When you compute geometry on the CPU and draw it with OpenGL, data has to travel from system RAM to GPU VRAM over PCIe every frame. For a large mesh updated every frame, that transfer becomes the bottleneck. The math is fast. The bus is slow.
CUDA-OpenGL interop removes that transfer. A CUDA kernel writes directly into an OpenGL buffer object while it lives in GPU memory. OpenGL then reads from the same memory. No round-trip through the CPU. No copy.
The Four Steps
Interop follows a strict protocol every frame. Always in this order:
- Register the OpenGL buffer with CUDA (done once at init)
- Map the resource to give CUDA exclusive access
- Get a device pointer into the buffer that your kernel can write to
- Unmap to return the buffer back to OpenGL
When the buffer is mapped, OpenGL must not use it. When it is unmapped, CUDA must not touch it. Violating this is undefined behavior.
Step 1: Register
Create a normal OpenGL VBO, then register it with CUDA. This is a one-time call at initialization:
glGenBuffers(1, &vbo);
glBindBuffer(GL_ARRAY_BUFFER, vbo);
glBufferData(GL_ARRAY_BUFFER, bufferSize, NULL, GL_DYNAMIC_DRAW);
glBindBuffer(GL_ARRAY_BUFFER, 0);
struct cudaGraphicsResource *cuResource;
cudaGraphicsGLRegisterBuffer(&cuResource, vbo, cudaGraphicsMapFlagsWriteDiscard);
cudaGraphicsMapFlagsWriteDiscard is a hint that tells CUDA the kernel will overwrite the entire buffer, so there is no need to preserve its previous contents. This allows the driver to skip any synchronization needed to maintain coherency with the old data. Use it when your kernel recomputes everything each frame.
Step 2: Map
Before launching your kernel each frame, map the resource. This hands ownership to CUDA and blocks OpenGL from reading it until you unmap:
cudaGraphicsMapResources(1, &cuResource, 0);
The second argument is the count of resources to map, and the third is an optional CUDA stream. Passing 0 uses the default stream.
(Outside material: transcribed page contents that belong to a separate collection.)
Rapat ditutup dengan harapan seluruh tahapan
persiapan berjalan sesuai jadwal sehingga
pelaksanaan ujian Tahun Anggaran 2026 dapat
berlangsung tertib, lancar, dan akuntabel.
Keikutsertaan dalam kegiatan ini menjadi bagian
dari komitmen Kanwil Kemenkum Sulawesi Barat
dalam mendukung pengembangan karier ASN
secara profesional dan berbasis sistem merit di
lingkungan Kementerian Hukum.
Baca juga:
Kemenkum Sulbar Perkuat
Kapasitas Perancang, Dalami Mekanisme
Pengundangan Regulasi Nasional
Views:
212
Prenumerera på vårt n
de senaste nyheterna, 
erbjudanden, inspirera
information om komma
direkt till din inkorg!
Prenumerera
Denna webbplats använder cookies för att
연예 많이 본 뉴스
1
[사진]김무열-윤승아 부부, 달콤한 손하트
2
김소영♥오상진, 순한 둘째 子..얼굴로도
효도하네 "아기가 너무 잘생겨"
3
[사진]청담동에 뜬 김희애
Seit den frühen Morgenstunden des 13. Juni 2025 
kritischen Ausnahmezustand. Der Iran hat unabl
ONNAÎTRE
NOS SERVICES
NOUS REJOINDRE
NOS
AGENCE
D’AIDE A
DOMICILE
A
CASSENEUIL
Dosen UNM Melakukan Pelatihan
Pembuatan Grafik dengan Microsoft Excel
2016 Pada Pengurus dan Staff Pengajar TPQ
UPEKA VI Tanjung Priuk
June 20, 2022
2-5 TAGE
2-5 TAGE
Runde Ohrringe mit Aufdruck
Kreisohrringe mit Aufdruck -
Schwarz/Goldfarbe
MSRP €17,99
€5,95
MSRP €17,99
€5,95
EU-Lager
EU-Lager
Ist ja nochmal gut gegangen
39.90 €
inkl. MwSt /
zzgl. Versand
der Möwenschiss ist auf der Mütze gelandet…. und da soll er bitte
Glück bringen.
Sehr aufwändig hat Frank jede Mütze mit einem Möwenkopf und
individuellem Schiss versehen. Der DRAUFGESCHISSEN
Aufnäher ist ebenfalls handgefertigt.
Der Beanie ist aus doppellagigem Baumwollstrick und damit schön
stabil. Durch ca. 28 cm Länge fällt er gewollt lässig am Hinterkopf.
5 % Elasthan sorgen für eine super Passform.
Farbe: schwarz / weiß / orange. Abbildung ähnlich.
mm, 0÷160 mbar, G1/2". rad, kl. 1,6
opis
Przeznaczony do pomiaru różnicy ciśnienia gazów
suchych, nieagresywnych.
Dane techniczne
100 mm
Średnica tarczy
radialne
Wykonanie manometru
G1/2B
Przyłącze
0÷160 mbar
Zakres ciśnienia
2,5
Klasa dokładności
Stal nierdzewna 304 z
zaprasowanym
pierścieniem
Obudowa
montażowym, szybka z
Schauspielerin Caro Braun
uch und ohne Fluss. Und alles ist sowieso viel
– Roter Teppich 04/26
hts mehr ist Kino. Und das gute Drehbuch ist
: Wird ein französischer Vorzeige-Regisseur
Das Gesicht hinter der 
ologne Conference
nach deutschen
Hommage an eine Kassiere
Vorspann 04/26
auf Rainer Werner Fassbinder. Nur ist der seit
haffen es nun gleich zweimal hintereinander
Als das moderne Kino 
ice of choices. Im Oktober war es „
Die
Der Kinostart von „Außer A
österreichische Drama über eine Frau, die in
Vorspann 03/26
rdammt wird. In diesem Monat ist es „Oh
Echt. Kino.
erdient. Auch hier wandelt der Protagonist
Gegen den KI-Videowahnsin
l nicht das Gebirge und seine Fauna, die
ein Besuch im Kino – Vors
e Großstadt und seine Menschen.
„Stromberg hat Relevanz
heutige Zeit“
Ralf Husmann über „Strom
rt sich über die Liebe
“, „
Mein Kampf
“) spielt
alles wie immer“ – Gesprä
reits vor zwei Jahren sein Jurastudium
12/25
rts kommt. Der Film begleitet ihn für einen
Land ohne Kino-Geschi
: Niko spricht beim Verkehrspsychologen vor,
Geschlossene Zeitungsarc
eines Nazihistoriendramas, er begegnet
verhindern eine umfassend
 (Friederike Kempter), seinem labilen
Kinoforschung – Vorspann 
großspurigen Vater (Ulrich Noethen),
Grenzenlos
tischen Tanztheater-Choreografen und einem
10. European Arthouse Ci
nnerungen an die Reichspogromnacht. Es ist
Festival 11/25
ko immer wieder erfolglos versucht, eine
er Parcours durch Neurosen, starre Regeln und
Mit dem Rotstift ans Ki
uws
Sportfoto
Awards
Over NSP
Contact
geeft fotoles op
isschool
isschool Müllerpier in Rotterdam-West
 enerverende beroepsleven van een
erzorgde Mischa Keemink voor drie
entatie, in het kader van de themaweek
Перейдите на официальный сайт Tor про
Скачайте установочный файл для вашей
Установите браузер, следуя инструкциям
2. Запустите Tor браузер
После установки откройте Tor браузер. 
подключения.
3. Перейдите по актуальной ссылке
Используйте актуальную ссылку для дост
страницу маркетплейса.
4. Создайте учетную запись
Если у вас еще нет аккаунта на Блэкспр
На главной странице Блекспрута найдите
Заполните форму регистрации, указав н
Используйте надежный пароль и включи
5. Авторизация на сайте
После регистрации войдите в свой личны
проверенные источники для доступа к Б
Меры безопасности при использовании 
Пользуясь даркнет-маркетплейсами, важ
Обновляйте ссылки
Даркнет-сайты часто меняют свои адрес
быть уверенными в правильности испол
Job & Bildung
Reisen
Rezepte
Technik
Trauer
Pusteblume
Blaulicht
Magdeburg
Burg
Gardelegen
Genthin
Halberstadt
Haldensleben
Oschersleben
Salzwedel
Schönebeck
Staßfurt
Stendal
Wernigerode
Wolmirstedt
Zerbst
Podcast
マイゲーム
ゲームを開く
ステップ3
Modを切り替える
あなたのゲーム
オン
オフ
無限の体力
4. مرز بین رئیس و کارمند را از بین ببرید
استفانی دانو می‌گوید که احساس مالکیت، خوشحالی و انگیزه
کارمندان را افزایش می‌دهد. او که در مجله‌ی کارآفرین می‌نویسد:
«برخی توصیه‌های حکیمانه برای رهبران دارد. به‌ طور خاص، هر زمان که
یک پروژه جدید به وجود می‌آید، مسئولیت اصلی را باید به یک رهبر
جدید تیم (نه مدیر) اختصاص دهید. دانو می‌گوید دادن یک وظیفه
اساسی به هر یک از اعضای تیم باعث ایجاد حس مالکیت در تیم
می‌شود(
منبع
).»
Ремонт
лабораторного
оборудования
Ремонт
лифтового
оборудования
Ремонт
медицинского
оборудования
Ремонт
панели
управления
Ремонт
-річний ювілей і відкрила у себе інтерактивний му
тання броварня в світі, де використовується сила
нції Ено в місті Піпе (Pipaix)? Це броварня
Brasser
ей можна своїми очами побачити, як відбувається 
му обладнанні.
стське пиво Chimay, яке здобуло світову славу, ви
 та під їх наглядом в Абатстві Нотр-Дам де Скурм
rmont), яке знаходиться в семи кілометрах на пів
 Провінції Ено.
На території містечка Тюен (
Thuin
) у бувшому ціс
Step 3: Get a Device Pointer
Once mapped, ask for a raw pointer into the buffer's GPU memory:
float4 *devPtr = NULL;
size_t mappedSize = 0;
cudaGraphicsResourceGetMappedPointer((void**)&devPtr, &mappedSize, cuResource);
devPtr now addresses GPU memory that belongs to the VBO. Pass it to your kernel like any other device pointer. Whatever the kernel writes there, OpenGL will see after you unmap.
Step 4: Unmap and Draw
After the kernel finishes, unmap to return the buffer to OpenGL, then draw as normal:
cudaGraphicsUnmapResources(1, &cuResource, 0);
glBindBuffer(GL_ARRAY_BUFFER, vbo);
glVertexAttribPointer(ATTRIB_POSITION, 4, GL_FLOAT, GL_FALSE, 0, NULL);
glEnableVertexAttribArray(ATTRIB_POSITION);
glDrawArrays(GL_POINTS, 0, vertexCount);
The VBO that OpenGL binds is the same one CUDA just wrote into. No upload happened.
Cleanup
On shutdown, unregister the resource before deleting the buffer:
cudaGraphicsUnregisterResource(cuResource);
glDeleteBuffers(1, &vbo);
Deleting a VBO that is still registered with CUDA is undefined behavior. Always unregister first.
When It Is Worth It
Interop pays off when a large GPU buffer is updated every frame by a computation that parallelizes well across thousands of threads. Particle systems, fluid and wave surfaces, physics-driven meshes. If the buffer is small, or updated rarely, the overhead of registration and the map/unmap calls each frame is not worth it. The benefit is proportional to how much data you would otherwise be transferring.